● **TRY IT**
Keyword search on "minor": report each line of the records that contains it.

________________

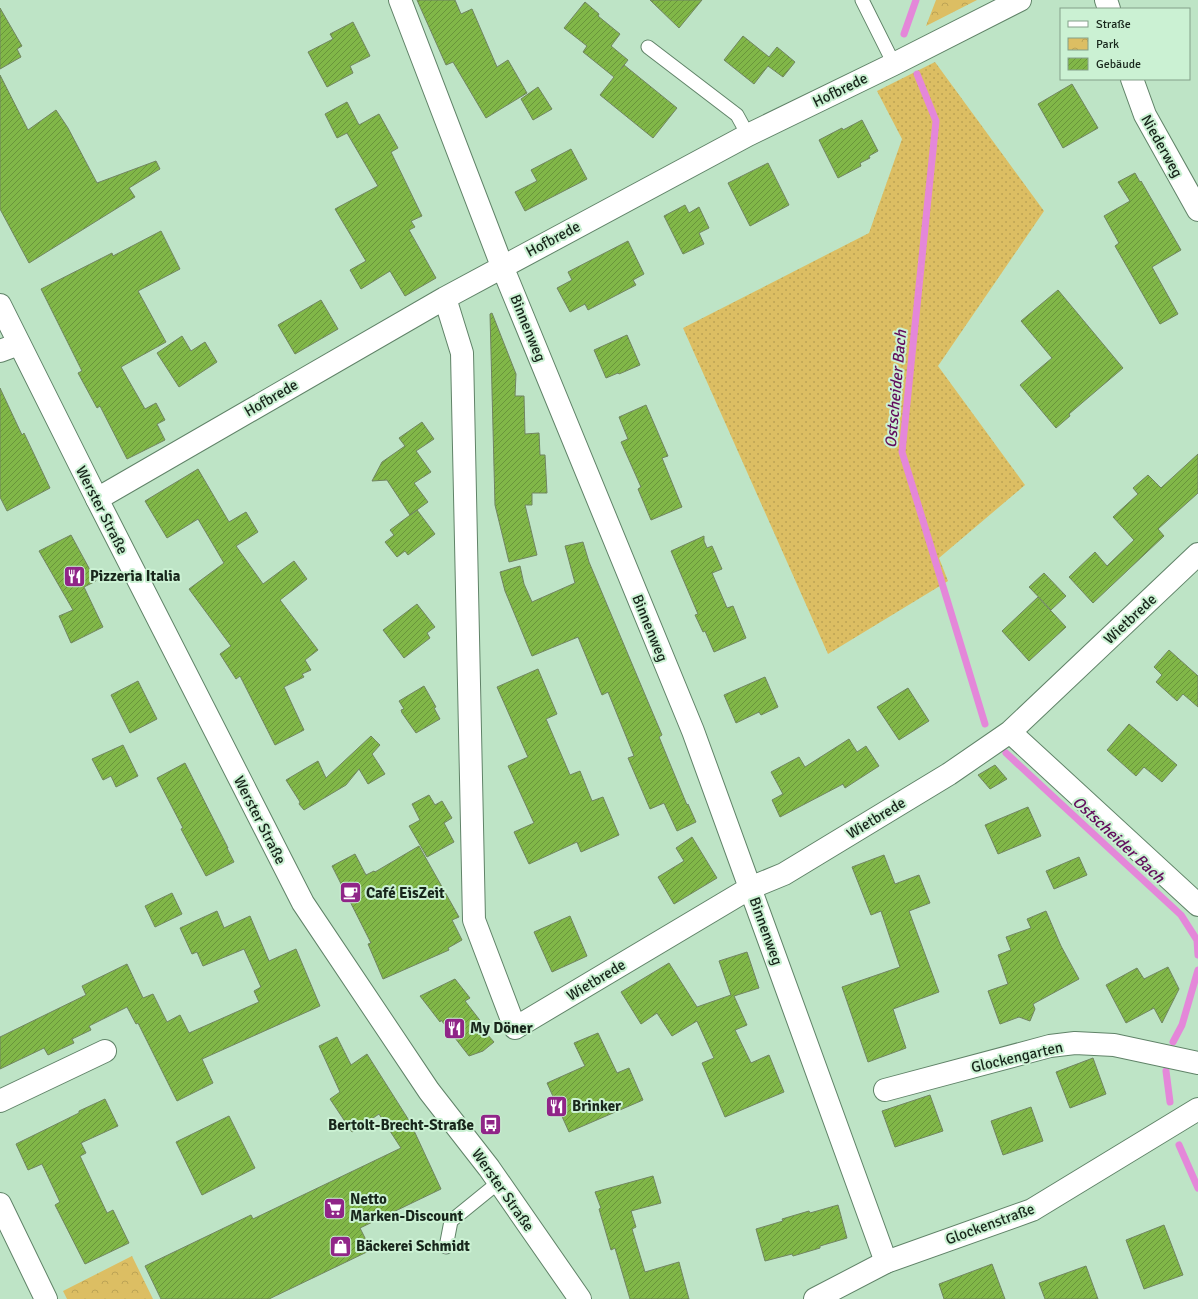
<svg xmlns="http://www.w3.org/2000/svg" width="1198" height="1299" font-family="Signika,sans-serif">
	<style>
		.grass { fill: url(#grass-dots) }
		.park { fill: url(#park-crowns) }
		.lines { fill: none; stroke-linecap: round; stroke-linejoin: round }
		.stream { stroke: #e487d9; stroke-width: 7 }
		.building { fill: url(#building-hatch); stroke: #718561 }
		.service-casing { stroke: #608368; stroke-width: 15 }
		.minor-casing { stroke: #608368; stroke-width: 24 }
		.tertiary-casing { stroke: #608368; stroke-width: 24 }
		.secondary-casing { stroke: #608368; stroke-width: 24 }
		.service { stroke: #fff; stroke-width: 13 }
		.minor { stroke: #fff; stroke-width: 22 }
		.tertiary { stroke: #fff; stroke-width: 22 }
		.secondary { stroke: #fff; stroke-width: 22 }
		.labels { text-anchor: middle; stroke-width: 4; stroke-linejoin: round; paint-order: stroke }
		.street-label { font-size: 15px; fill: #18261b; stroke: #cbf1d3 }
		.poi-label { font-size: 15px; font-weight: bold; fill: #18261b; stroke: #cbf1d3; text-anchor: start }
		.water-label { font-size: 16px; font-style: italic; fill: #620d5d; stroke: #cbf1d3 }
	</style>
	<defs>
		<pattern id="grass-dots" width="8" height="8" patternUnits="userSpaceOnUse"><rect width="8" height="8" fill="#dcbe63"/><path d="M2 2h.1M6 6h.1" fill="none" stroke="#bca355" stroke-width="1.8" stroke-linecap="round"/></pattern>
		<pattern id="park-crowns" width="20" height="18" patternUnits="userSpaceOnUse"><rect width="20" height="18" fill="#dcbe63"/><path d="M2 6a3 3 0 1 1 6 0M12 15a3 3 0 1 1 6 0" fill="none" stroke="#bca355"/></pattern>
		<pattern id="building-hatch" width="6" height="6" patternUnits="userSpaceOnUse"><rect width="6" height="6" fill="#81b748"/><path d="M-1 1l2-2M0 6l6-6M5 7l2-2" fill="none" stroke="#69953b"/></pattern>
	</defs>
	<rect width="100%" height="100%" fill="#bee4c6"/>
	<path class="grass" d="M935 62 1044 211 938 366 1025 485 939 558 948 581 828 654 683 328 869 233 902 139 877 91Z"/>
	<path class="park" d="M936 0H977L926 26Z
		M132 1256 153 1299H67L63 1291Z"/>
	<g class="lines">
		<path class="stream" d="M904 34 916 0
			M917 74 936 121 902 452 985 724
			M1006 753 1181 915 1197 940 1198 955
			M1173 1042 1182 1025 1198 970
			M1166 1071 1170 1102
			M1179 1145 1198 1188"/>
	</g>
	<path class="building" d="M417 0H455L461 14 472 9 497 67 508 60 527 93 486 118 453 62 446 65Z
		M650 0H702L679 28Z
		M585 2 599 14 598 16 620 34 611 46 628 60 621 69 624 65 677 108 653 138 600 95 614 77 583 52 587 46 564 28Z
		M0 8 22 46 17 49 21 57 0 69Z
		M353 22 370 56 350 66 353 73 327 87 308 52 333 39 330 34Z
		M743 36 769 57 777 47 795 62 783 77 768 66 754 84 724 60Z
		M0 75 28 130 56 110 68 128 97 183 156 161 160 169 129 188 135 197 29 263 0 209Z
		M1072 84 1098 128 1063 148 1038 104Z
		M538 87 552 109 533 120 521 99Z
		M347 102 359 125 379 114 398 148 391 152 422 216 411 221 415 227 409 230 436 278 405 296 390 271 361 289 350 270 366 261 335 209 378 186 347 133 337 138 325 114Z
		M862 120 878 151 869 156 870 158 860 163 861 166 838 178 819 140 842 128 843 130Z
		M571 149 587 179 525 211 515 192 537 181 531 170Z
		M768 163 789 205 750 226 728 183Z
		M1135 173 1140 182 1141 181 1181 250 1152 267 1178 314 1160 324 1115 246 1119 243 1104 216 1130 201 1118 182Z
		M685 205 689 213 699 207 709 228 699 233 704 244 683 254 664 216Z
		M161 231 180 269 138 291 166 342 121 367 145 409 156 403 165 420 157 424 165 440 127 459 100 406 97 408 78 373 82 371 41 289 112 253 113 256Z
		M628 241 644 274 633 280 636 285 588 310 585 304 570 312 557 288 572 280 568 272Z
		M1058 290 1123 368 1069 414 1070 416 1056 428 1020 385 1052 358 1021 321Z
		M321 300 338 329 295 354 278 325Z
		M492 313 516 374 515 396H524L525 434 539 433 540 455H545L547 493H532V505H525L537 555 509 562 495 505 490 314Z
		M627 335 640 365 619 374 618 373 606 378 594 350Z
		M182 336 191 351 205 342 217 362 179 387 157 353Z
		M0 388 22 435 24 433 50 488 7 511 0 497Z
		M646 405 668 456 662 458 682 507 651 520 638 489 641 487 621 442 628 439 619 417Z
		M422 422 434 439 416 451 431 472 414 483 428 502 410 515 387 480 372 481 382 462 405 446 399 438Z
		M1198 454V493L1158 529 1164 536 1093 603 1069 577 1095 552 1107 566 1134 540 1113 517 1138 494 1133 488 1148 475 1161 488Z
		M198 469 229 522 246 512 258 532 236 546 263 584 294 561 307 579 280 600 318 650 305 660 311 670 302 674 304 677 284 687 304 730 275 745 240 676 236 679 220 654 231 646 189 589 224 563 198 519 167 538 145 501Z
		M417 510 435 534 408 555 405 551 397 557 385 542 394 535 390 530Z
		M71 535 96 581 84 587 103 627 71 643 59 616 73 610 39 551Z
		M704 536V541L707 548 712 546 722 569 712 573 727 608 733 606 746 638 714 652 705 631 703 632 695 615 698 614 671 551Z
		M583 542 589 562 662 735 659 737 687 805 688 804 696 822 677 831 664 803 650 809 628 758 634 756 608 692 602 695 578 637 532 656 505 591 500 572 520 566 524 584 532 602 575 583 565 546Z
		M1044 573 1066 596 1051 610 1029 587Z
		M1038 597 1066 627 1029 661 1002 631Z
		M417 604 435 627 427 633 430 638 404 658 383 630Z
		M1169 650 1198 676V707L1183 694 1177 701 1156 682 1162 675 1154 667Z
		M538 669 557 714 546 719 570 775 580 771 592 801 603 797 619 835 581 852 577 842 529 864 514 832 534 823 508 766 528 757 497 687Z
		M765 677 778 707 761 715 759 712 736 723 724 695Z
		M138 681 157 719 130 733 111 695Z
		M424 686 436 707 434 708 440 719 416 733 402 713 401 710 404 709 399 701Z
		M908 688 929 721 899 740 877 707Z
		M1129 724 1177 765 1162 782 1144 767 1136 776 1107 750Z
		M371 736 380 745 372 754 385 774 368 784 359 769 346 785 304 810 299 804 300 802 286 780 318 761 326 778Z
		M849 739 857 752 866 746 879 766 845 788 843 784 780 817 772 800 783 794 771 772 799 757 805 767Z
		M123 745 138 776 116 787 111 776 103 780 92 759Z
		M185 763 228 848H227L234 862 206 876 181 829 183 828 157 778Z
		M995 765 1007 779 990 789 978 775Z
		M429 795 435 805 442 801 452 818 444 823 454 842 427 857 409 826 420 820 412 804Z
		M1028 807 1041 836 998 854 985 825Z
		M692 837 717 878 674 904 658 877 684 861 676 848Z
		M419 846 459 917 452 920 462 940 448 948 449 950 383 979 368 944 371 943 332 866 355 854 366 875 374 871 375 872Z
		M884 855 895 884 919 875 930 903 909 911 939 992 893 1009 906 1048 868 1062 842 987 900 967 881 911 871 915 852 867Z
		M1079 857 1087 875 1054 889 1046 871Z
		M172 893 182 914 155 927 145 906Z
		M217 911 224 928 250 916 269 961 296 949 320 1006 202 1059 213 1083 177 1101 138 1023 136 1024 127 1007 89 1026 91 1030 72 1039 74 1043 48 1055 44 1048 0 1069V1037L86 995 82 986 127 964 143 998 153 994 167 1022 180 1015 189 1033 259 1002 254 991 261 987 244 949 203 966 197 952 192 954 180 928Z
		M1046 911 1061 946 1079 979 1033 1004 1035 1009 1030 1021 1019 1017 1000 1024 988 991 1008 984 998 955 1011 950 1006 937 1031 928 1027 919Z
		M570 916 587 956 552 972 534 932Z
		M747 952 759 988 734 996 747 1025 735 1030 751 1063 769 1055 784 1092 725 1117 702 1063 714 1058 697 1021 672 1036 657 1013 641 1024 621 992 669 963 697 1007 731 995 719 961Z
		M1168 967 1179 989 1162 1023 1154 1008 1126 1023 1106 985 1137 968 1144 979Z
		M455 979 470 998 465 1001 489 1032 487 1034 494 1042 483 1051 469 1056 441 1020 440 1022 420 996Z
		M598 1033 617 1073 629 1068 643 1100 569 1132 547 1083 585 1066 574 1043Z
		M337 1037 351 1065 367 1054 410 1122 441 1189 360 1228 371 1250 269 1299H161L145 1266 251 1215 253 1219 401 1148 379 1114 352 1132 330 1099 340 1092 319 1046Z
		M1093 1058 1106 1094 1070 1108 1056 1072Z
		M930 1095 943 1131 895 1147 882 1111Z
		M105 1099 118 1126 81 1143 86 1153 80 1156 107 1213 113 1210 129 1243 85 1264 55 1205 60 1202 42 1164 28 1170 16 1144 79 1113V1111Z
		M1031 1107 1043 1141 1003 1155 991 1121Z
		M229 1116 255 1168 202 1195 176 1142Z
		M653 1176 661 1203 631 1211 636 1227 632 1229 645 1272 679 1262 689 1299H630L615 1248 611 1250 599 1209 601 1208 595 1192Z
		M838 1205 847 1238 820 1246V1248L793 1256 792 1254 765 1261 756 1229 783 1221 782 1219 809 1211 810 1213Z
		M1164 1225 1183 1275 1144 1289 1126 1240Z
		M992 1264 1005 1299H944L939 1284Z
		M1086 1266 1098 1299H1045L1039 1283Z"/>
	<g class="lines">
		<defs>
			<path id="service" d="M862 0 894 64
				M648 47 737 115 748 135
				M446 1247 451 1221 499 1182"/>
			<path id="minor" d="M400 0 502 266 693 731 886 1262
				M1106 0 1109 9
				M1132 79 1145 115 1198 210
				M445 298 462 353 474 920 515 1028 750 888 784 874 949 774 1010 732 1198 554
				M0 351 19 344
				M97 499 445 298 748 135 894 64 1020 0
				M1010 732 1198 905
				M885 1090 1050 1046 1075 1043 1114 1045 1198 1063
				M0 1101 105 1051
				M0 1204 46 1299"/>
			<path id="tertiary" d="M815 1299 886 1262 1032 1210 1198 1109"/>
			<path id="secondary" d="M0 305 97 499 303 903 429 1091 489 1168 580 1299"/>
		</defs>
		<use href="#service" class="service-casing"/>
		<use href="#minor" class="minor-casing"/>
		<use href="#tertiary" class="tertiary-casing"/>
		<use href="#secondary" class="secondary-casing"/>
		<use href="#service" class="service"/>
		<use href="#minor" class="minor"/>
		<use href="#tertiary" class="tertiary"/>
		<use href="#secondary" class="secondary"/>
	</g>
	<defs>
		<symbol id="restaurant-square" viewBox="-11 -11 22 22"><rect x="-9" y="-9" width="18" height="18" rx="4" fill="#902588" stroke="#cbf1d3"/><path d="M-5-6h1v4h1v-4h1v4h1v-4h1v5L-1.5 .5V6h-2V.5L-5-1ZM5-6V6H3V1.5H1.5Q1.5-4 5-6Z" fill="#fff"/></symbol>
		<symbol id="cafe-square" viewBox="-11 -11 22 22"><rect x="-9" y="-9" width="18" height="18" rx="4" fill="#902588" stroke="#cbf1d3"/><path d="M-5.5-4.5H6V0H3Q3 3.5 0 3.5H-2.5Q-5.5 3.5-5.5 0ZM3-3.2v2h1.7v-2ZM-6 4.5H4V6H-6Z" fill="#fff"/></symbol>
		<symbol id="bus-square" viewBox="-11 -11 22 22"><rect x="-9" y="-9" width="18" height="18" rx="4" fill="#902588" stroke="#cbf1d3"/><path d="M-5-6H5V4H4V6H2V4H-2V6H-4V4H-5ZM-3.5-4V0h7V-4ZM-3.5 1.2v1.5H-2V1.2ZM2 1.2v1.5H3.5V1.2Z" fill="#fff"/></symbol>
		<symbol id="supermarket-square" viewBox="-11 -11 22 22"><rect x="-9" y="-9" width="18" height="18" rx="4" fill="#902588" stroke="#cbf1d3"/><path d="M-6-5.5h2.5l.6 2H6L4.5 2H-2.5L-4.4-4H-6ZM-1.5 3.2a1.3 1.3 0 1 0 .1 0ZM3 3.2a1.3 1.3 0 1 0 .1 0Z" fill="#fff"/></symbol>
		<symbol id="shop-square" viewBox="-11 -11 22 22"><rect x="-9" y="-9" width="18" height="18" rx="4" fill="#902588" stroke="#cbf1d3"/><path d="M-5-2.5h2.3a2.7 3.5 0 0 1 5.4 0H5L5.5 6h-11ZM-1.5-2.5h3a1.5 2.3 0 0 0-3 0Z" fill="#fff"/></symbol>
	</defs>
	<g fill-rule="evenodd">
		<use href="#restaurant-square" x="62" y="564" width="25" height="25"/>
		<use href="#cafe-square" x="338" y="880" width="25" height="25"/>
		<use href="#restaurant-square" x="442" y="1016" width="25" height="25"/>
		<use href="#restaurant-square" x="544" y="1094" width="25" height="25"/>
		<use href="#bus-square" x="478" y="1112" width="25" height="25"/>
		<use href="#supermarket-square" x="322" y="1196" width="25" height="25"/>
		<use href="#shop-square" x="328" y="1234" width="25" height="25"/>
	</g>
	<g class="labels">
		<g class="street-label">
			<text transform="translate(840 90) rotate(-26)" y="5">Hofbrede</text>
			<text transform="translate(1162 146) rotate(61)" y="5">Niederweg</text>
			<text transform="translate(553 239) rotate(-28)" y="5">Hofbrede</text>
			<text transform="translate(528 328) rotate(68)" y="5">Binnenweg</text>
			<text transform="translate(271 398) rotate(-30)" y="5">Hofbrede</text>
			<text transform="translate(102 510) rotate(63)" y="5">Werster Straße</text>
			<text transform="translate(1130 619) rotate(-43)" y="5">Wietbrede</text>
			<text transform="translate(650 628) rotate(68)" y="5">Binnenweg</text>
			<text transform="translate(876 818) rotate(-31)" y="5">Wietbrede</text>
			<text transform="translate(260 820) rotate(63)" y="5">Werster Straße</text>
			<text transform="translate(766 931) rotate(70)" y="5">Binnenweg</text>
			<text transform="translate(596 980) rotate(-31)" y="5">Wietbrede</text>
			<text transform="translate(1017 1057) rotate(-13)" y="5">Glockengarten</text>
			<text transform="translate(503 1190) rotate(55)" y="5">Werster Straße</text>
			<text transform="translate(990 1224) rotate(-20)" y="5">Glockenstraße</text>
		</g>
		<g class="poi-label">
			<text x="90" y="581">Pizzeria Italia</text>
			<text x="366" y="898">Café EisZeit</text>
			<text x="470" y="1033">My Döner</text>
			<text x="572" y="1111">Brinker</text>
			<text x="474" y="1130" text-anchor="end">Bertolt-Brecht-Straße</text>
			<text x="350" y="1204">Netto<tspan x="350" dy="17">Marken-Discount</tspan></text>
			<text x="356" y="1251">Bäckerei Schmidt</text>
		</g>
		<g class="water-label">
			<text transform="translate(895 389) rotate(-85)" y="6">Ostscheider Bach</text>
			<text transform="translate(1119 839) rotate(43)" y="6">Ostscheider Bach</text>
		</g>
	</g>
	<rect x="1060" y="8" width="130" height="72" fill="#cbf1d3" stroke="#83a089"/>
	<rect x="1068" y="21" width="20" height="6" fill="#ffffff" stroke="#83a089"/>
	<text x="1096" y="28" font-size="12" fill="#18261b">Straße</text>
	<rect x="1068" y="38" width="20" height="12" fill="url(#park-crowns)" stroke="#83a089"/>
	<text x="1096" y="48" font-size="12" fill="#18261b">Park</text>
	<rect x="1068" y="58" width="20" height="12" fill="url(#building-hatch)" stroke="#83a089"/>
	<text x="1096" y="68" font-size="12" fill="#18261b">Gebäude</text>
</svg>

________________

● **SOLUTION**
		.minor-casing { stroke: #608368; stroke-width: 24 }
		.minor { stroke: #fff; stroke-width: 22 }
			<path id="minor" d="M400 0 502 266 693 731 886 1262
		<use href="#minor" class="minor-casing"/>
		<use href="#minor" class="minor"/>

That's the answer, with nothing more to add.